The issue of "sending" the card to the merchant is a little complicated. The cardholder may be allowed to "send" the card in ways that the merchant is not allowed to accept.
Compliance with PCI requirements is part of the contractual relationship a merchant enters into with a bank, called an acquirer, in order to be able to accept credit card payments.
PCI requirements include language both about PANs "at rest" (storage) and "in transit" (transmission). The ways that a merchant allows customers to provide their credit card number are subject to both at rest and in transit PCI requirements.
IOW, PCI dictates how a merchant may legitimately accept cards for payment.
For the cardholder- they have an agreement with their bank, called an "issuer"- the bank that offers them a credit line and sends them a card in the mail.
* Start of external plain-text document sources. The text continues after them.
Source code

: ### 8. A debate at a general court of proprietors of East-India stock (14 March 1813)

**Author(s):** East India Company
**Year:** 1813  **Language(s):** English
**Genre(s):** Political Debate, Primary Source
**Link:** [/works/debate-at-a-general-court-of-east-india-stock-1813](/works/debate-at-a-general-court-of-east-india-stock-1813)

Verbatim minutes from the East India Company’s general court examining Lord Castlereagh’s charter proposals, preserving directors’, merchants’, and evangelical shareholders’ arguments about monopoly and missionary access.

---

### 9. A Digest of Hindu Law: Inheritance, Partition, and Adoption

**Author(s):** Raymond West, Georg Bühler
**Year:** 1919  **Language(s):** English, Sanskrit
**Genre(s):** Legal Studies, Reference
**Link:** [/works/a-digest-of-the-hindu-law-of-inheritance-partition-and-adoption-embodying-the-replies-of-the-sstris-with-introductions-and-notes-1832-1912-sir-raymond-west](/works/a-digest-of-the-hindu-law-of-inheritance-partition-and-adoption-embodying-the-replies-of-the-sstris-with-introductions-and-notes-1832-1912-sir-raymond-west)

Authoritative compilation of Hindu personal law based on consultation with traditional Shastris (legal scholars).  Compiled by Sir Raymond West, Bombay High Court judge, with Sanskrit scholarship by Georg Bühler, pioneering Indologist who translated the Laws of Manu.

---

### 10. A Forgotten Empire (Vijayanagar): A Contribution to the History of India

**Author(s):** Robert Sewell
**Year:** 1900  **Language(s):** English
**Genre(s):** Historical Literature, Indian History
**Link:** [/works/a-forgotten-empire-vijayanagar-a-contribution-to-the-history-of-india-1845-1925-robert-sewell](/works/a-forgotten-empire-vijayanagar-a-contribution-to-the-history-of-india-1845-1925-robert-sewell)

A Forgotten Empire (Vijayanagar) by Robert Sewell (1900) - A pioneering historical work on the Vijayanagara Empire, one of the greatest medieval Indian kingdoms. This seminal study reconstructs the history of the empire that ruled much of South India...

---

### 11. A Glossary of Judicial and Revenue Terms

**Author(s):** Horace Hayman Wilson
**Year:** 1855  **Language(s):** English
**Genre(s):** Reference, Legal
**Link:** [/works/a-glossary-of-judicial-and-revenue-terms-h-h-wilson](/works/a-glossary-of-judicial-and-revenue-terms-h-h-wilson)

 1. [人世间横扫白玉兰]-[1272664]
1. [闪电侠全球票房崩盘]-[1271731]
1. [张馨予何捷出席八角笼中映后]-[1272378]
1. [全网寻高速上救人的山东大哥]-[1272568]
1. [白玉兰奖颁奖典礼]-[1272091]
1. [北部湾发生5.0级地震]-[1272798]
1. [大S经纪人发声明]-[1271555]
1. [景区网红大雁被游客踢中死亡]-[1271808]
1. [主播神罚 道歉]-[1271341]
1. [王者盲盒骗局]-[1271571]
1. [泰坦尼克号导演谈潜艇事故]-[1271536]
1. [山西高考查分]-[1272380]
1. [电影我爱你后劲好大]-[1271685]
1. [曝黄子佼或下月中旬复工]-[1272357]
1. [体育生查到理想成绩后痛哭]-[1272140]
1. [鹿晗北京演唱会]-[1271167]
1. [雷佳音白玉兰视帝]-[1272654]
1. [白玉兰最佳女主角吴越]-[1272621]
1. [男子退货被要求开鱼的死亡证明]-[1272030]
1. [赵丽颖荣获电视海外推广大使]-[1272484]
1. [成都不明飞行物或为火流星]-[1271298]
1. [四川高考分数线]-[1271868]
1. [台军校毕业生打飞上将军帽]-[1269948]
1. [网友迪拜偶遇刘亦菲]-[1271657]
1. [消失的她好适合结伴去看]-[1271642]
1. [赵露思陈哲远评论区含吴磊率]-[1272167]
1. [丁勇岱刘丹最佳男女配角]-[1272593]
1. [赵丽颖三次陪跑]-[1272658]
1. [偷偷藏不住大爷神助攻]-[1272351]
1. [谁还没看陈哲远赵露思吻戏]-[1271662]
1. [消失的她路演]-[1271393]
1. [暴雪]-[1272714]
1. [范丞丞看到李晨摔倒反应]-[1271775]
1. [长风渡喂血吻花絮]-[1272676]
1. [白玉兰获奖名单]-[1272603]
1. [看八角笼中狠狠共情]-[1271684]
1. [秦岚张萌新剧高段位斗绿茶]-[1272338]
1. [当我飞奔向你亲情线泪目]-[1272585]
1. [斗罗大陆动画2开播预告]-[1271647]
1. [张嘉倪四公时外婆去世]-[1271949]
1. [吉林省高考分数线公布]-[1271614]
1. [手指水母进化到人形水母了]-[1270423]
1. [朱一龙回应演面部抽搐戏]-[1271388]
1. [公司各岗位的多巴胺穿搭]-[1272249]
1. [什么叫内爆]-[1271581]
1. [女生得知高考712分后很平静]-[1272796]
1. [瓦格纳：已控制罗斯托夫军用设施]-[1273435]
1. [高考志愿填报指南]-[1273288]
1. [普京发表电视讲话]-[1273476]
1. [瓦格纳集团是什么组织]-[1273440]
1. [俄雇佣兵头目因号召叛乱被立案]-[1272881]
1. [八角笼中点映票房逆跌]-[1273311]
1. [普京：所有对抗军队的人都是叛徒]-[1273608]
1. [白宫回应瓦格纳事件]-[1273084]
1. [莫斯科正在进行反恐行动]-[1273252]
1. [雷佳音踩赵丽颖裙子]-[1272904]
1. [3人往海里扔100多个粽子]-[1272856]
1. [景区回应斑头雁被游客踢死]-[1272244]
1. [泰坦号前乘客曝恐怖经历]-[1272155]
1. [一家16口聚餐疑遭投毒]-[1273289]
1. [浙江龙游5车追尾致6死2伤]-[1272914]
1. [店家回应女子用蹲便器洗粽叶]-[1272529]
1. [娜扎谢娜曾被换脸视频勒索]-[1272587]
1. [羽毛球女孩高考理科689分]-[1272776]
Deep in the contractual terms of service that the cardholder agrees to with the issuer is language about keeping the card number secret.
The merchant-side rules are much more strict than the cardholder side rules, for reasons that have to do with risk and scale and business model.
In practical terms, for instance, a merchant is not able to advertise that they accept card numbers over email, as email is a protocol that does not comply with PCI. If a merchant receives a card number in an email, they have to purge that email from their email systems. PCI auditors ask about workflows like this in their reviews.
When I last looked, cardholder agreements did not expressly forbid sending a card number over email, though that may have changed, but in general the rules are much less explicit, and it's pretty rare for the card issuer to revoke a card from a cardholder for reasons that do not involve fraudulent spending or lack of payment. Cardholder casual misuse of a card number, leading to a replacement card is a standard workflow for issuers.